El ordenante debe ser informado de la presentación de la reclamación, del pago y, en su caso, del rechazo de la reclamación. El principal debe ser informado por escrito de la reclamación presentada por el beneficiario. La notificación del pago tiene la finalidad de evitar el pago por el ordenante, deudor principal, de la obligación garantizada. Tiene aplicación lo dispuesto en el art. 1.842 del Código civil, según el cual si el fiador ha pagado sin ponerlo en noticia del deudor, y éste, ignorando el pago, lo repite por su parte, no queda al primero recurso alguno contra el segundo, pero sí contra el acreedor. Salvo previsión expresa en contrario, el derecho del beneficiario a reclamar el pago derivado de la garantía es intransmisible. El garante que paga por ser ejecutada la garantía, dispone de la acción de reembolso frente al cliente ordenante en los términos pactados en el contrato de comisión.
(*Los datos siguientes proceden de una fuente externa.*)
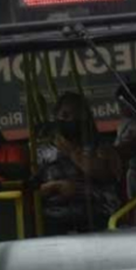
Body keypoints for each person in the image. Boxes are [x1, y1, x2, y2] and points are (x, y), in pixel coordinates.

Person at [33, 92, 121, 234]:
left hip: (95, 218)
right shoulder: (42, 152)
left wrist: (73, 152)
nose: (71, 120)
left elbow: (106, 175)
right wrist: (56, 186)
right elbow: (30, 190)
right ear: (57, 117)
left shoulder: (100, 147)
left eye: (77, 115)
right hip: (53, 219)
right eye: (65, 115)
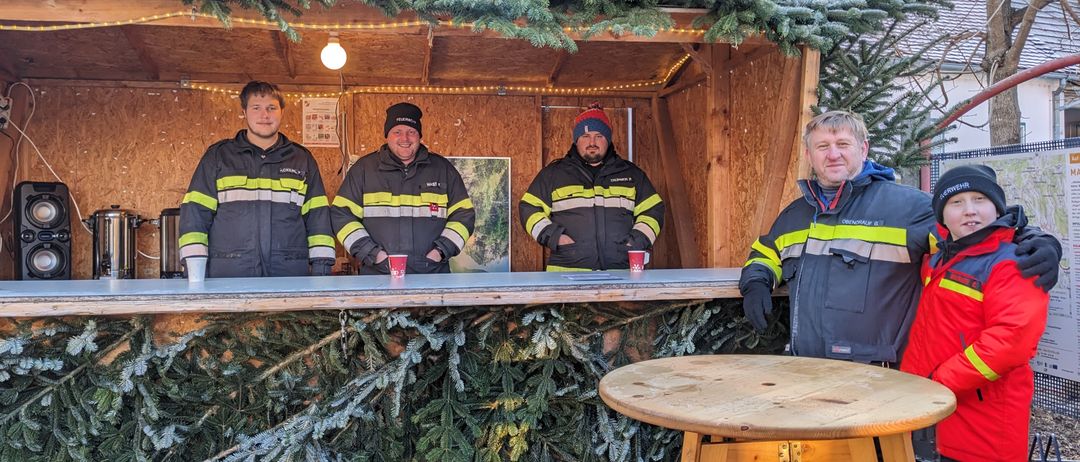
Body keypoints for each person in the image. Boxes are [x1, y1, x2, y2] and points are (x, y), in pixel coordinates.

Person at [739, 110, 1060, 364]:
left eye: (843, 145)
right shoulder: (796, 214)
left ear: (863, 149)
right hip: (806, 366)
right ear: (810, 155)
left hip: (878, 375)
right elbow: (766, 253)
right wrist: (756, 282)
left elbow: (976, 233)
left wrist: (1036, 240)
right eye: (823, 146)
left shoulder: (907, 208)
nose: (833, 154)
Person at [901, 165, 1048, 462]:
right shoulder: (939, 258)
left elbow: (1011, 343)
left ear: (997, 208)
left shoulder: (1015, 263)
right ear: (942, 217)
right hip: (931, 409)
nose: (970, 210)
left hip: (984, 421)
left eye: (980, 199)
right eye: (956, 202)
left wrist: (939, 382)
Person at [179, 81, 335, 277]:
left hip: (288, 276)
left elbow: (318, 220)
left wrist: (321, 272)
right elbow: (195, 215)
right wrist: (194, 274)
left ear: (282, 111)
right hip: (228, 276)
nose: (264, 115)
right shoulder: (219, 157)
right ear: (244, 112)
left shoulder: (302, 160)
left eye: (271, 108)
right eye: (256, 108)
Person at [330, 102, 474, 274]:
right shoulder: (364, 170)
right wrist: (373, 254)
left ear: (419, 136)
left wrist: (441, 251)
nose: (405, 139)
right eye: (397, 132)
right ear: (387, 135)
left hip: (432, 274)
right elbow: (341, 215)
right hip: (378, 274)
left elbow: (463, 215)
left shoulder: (443, 170)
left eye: (411, 132)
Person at [519, 103, 664, 271]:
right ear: (576, 140)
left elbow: (653, 210)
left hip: (621, 274)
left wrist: (635, 242)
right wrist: (555, 237)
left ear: (608, 139)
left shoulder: (632, 175)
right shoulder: (554, 174)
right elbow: (529, 208)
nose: (592, 142)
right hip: (566, 275)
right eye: (585, 136)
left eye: (599, 136)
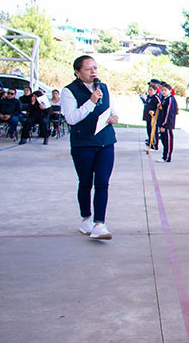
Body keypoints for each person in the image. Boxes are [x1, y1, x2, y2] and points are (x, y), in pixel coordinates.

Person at [61, 55, 119, 240]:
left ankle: (100, 224)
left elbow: (111, 107)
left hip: (106, 141)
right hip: (83, 143)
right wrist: (91, 102)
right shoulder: (68, 91)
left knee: (102, 181)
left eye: (95, 67)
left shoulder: (103, 87)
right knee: (86, 182)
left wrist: (114, 115)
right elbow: (71, 118)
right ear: (77, 73)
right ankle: (86, 218)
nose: (93, 71)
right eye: (88, 69)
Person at [157, 82, 178, 163]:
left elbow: (169, 113)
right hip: (162, 122)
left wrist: (164, 125)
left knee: (168, 141)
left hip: (167, 124)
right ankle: (164, 156)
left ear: (170, 91)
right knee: (163, 140)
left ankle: (167, 157)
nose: (163, 92)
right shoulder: (164, 99)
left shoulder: (170, 99)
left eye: (165, 90)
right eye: (162, 90)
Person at [142, 83, 161, 150]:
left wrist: (154, 111)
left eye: (151, 90)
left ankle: (155, 144)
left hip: (153, 118)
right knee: (149, 130)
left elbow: (159, 107)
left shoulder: (156, 98)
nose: (149, 91)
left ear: (155, 91)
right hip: (148, 117)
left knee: (153, 131)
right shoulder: (149, 97)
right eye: (149, 90)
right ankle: (150, 142)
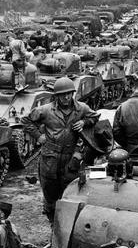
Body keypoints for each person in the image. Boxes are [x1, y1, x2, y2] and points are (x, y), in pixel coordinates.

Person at [21, 77, 99, 223]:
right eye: (62, 94)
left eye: (69, 93)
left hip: (71, 157)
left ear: (72, 94)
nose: (66, 97)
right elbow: (26, 120)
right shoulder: (46, 110)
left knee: (70, 189)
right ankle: (52, 221)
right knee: (50, 189)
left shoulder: (81, 108)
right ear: (56, 96)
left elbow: (95, 117)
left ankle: (67, 222)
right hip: (50, 156)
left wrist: (84, 121)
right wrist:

Si bien en principio no puede exigirse al beneficiario que acredite el incumplimiento del obligado principal, siendo suficiente su reclamación para que nazca la obligación de pago del garante, una vez ha pagado, en aras de la buena fe contractual, se permite al garante probar, en contienda judicial, que el deudor principal ha pagado o cumplido su obligación con la consiguiente repetición de lo pagado frente al beneficiario que ha abusado de su posición (véase STS 17-II-2000). Rige el principio de solve et repete, produciéndose una inversión de la carga de la prueba.